While BJP moderates like Prime Minister Vajpayee distanced themselves from the Ayodhya dispute, many Hindu traditionalists and BJP senior statesmen defend the destruction of the Babri Mosque. For them, the historic structure built by Babur was an insult to Hindus.

"When they built a dome on top of a half-destroyed temple, it was like a rape to our eyes," says B.P. Singhal, a senior BJP parliamentarian in the upper house, the Rajya Sabha. "Now I ask you, after 500 years, when the Muslim invader is gone, should not that rape stop?"

This is a question that the Indian court system has been addressing for nearly 15 years now, with no resolution in sight.

But if the elections are a gauge of public opinion, it seems that resolving the Ayodhya dispute was not foremost in their minds. The BJP parliamentarian in Ayodhya was voted out of office. The BJP also lost seats in the temple towns of Kashi and Mathura, where activists have also pledged to tear down mosques.

The BJP also did badly in the state of Gujarat, ruled by the BJP hard-liner Narendra Modi, where Hindu rioters killed nearly 1,000 Muslims after a Muslim mob attacked and burned a rail car full of Hindus in the town of Godhra in February 2002. For political watchers, it's a sign that Hindu voters have rejected extremism.

"The Hindus with their feet voted the BJP out in Gujarat," says Saeed Naqvi, a senior political analyst in New Delhi. For most voters, economic matters rather than social ones, were the most important question of this election, and not enough of the vast majority of poor Indians felt the effects of the BJP's pro-business, economic policies. "There is a fundamental sanity, a certain balance in the Hindu mind that rejects this sort of extremism. And in the very areas where the riots took place, the Hindu voters voted the BJP out."

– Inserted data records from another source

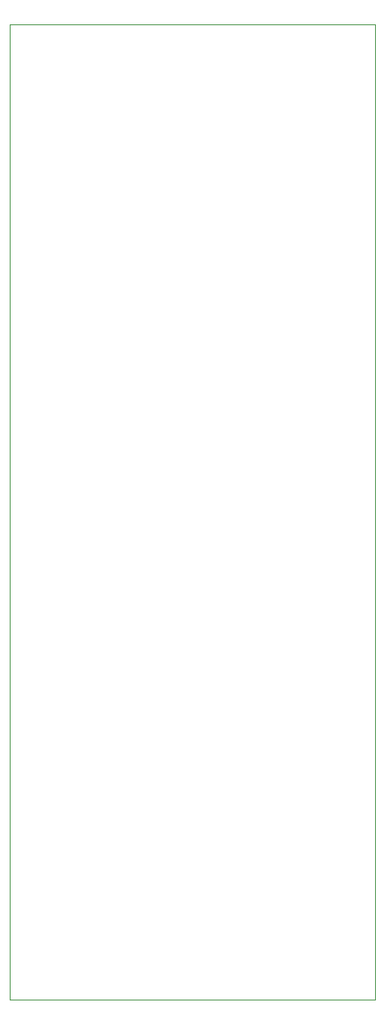
<source format=gbr>
G04 #@! TF.GenerationSoftware,KiCad,Pcbnew,(5.1.9)-1*
G04 #@! TF.CreationDate,2021-04-27T02:13:11+02:00*
G04 #@! TF.ProjectId,Clock Divider Main,436c6f63-6b20-4446-9976-69646572204d,rev?*
G04 #@! TF.SameCoordinates,Original*
G04 #@! TF.FileFunction,Profile,NP*
%FSLAX46Y46*%
G04 Gerber Fmt 4.6, Leading zero omitted, Abs format (unit mm)*
G04 Created by KiCad (PCBNEW (5.1.9)-1) date 2021-04-27 02:13:11*
%MOMM*%
%LPD*%
G01*
G04 APERTURE LIST*
G04 #@! TA.AperFunction,Profile*
%ADD10C,0.050000*%
G04 #@! TD*
G04 APERTURE END LIST*
D10*
X0Y-101600000D02*
X0Y0D01*
X38100000Y-101600000D02*
X0Y-101600000D01*
X38100000Y0D02*
X38100000Y-101600000D01*
X0Y0D02*
X38100000Y0D01*
M02*

</source>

Even so, Naqvi says the BJP is far from dead. In fact, in these same national elections, the BJP has made its first inroads into the southern states of Kerala and Karnataka, putting it on a path to becoming a truly national party for the first time.

"India needs a saffron party," adds Mr. Naqvi. (Saffron is the color of Hindu nationalism.) "There is something in this question of Indian identity that is a useful question. How do you keep it all together?"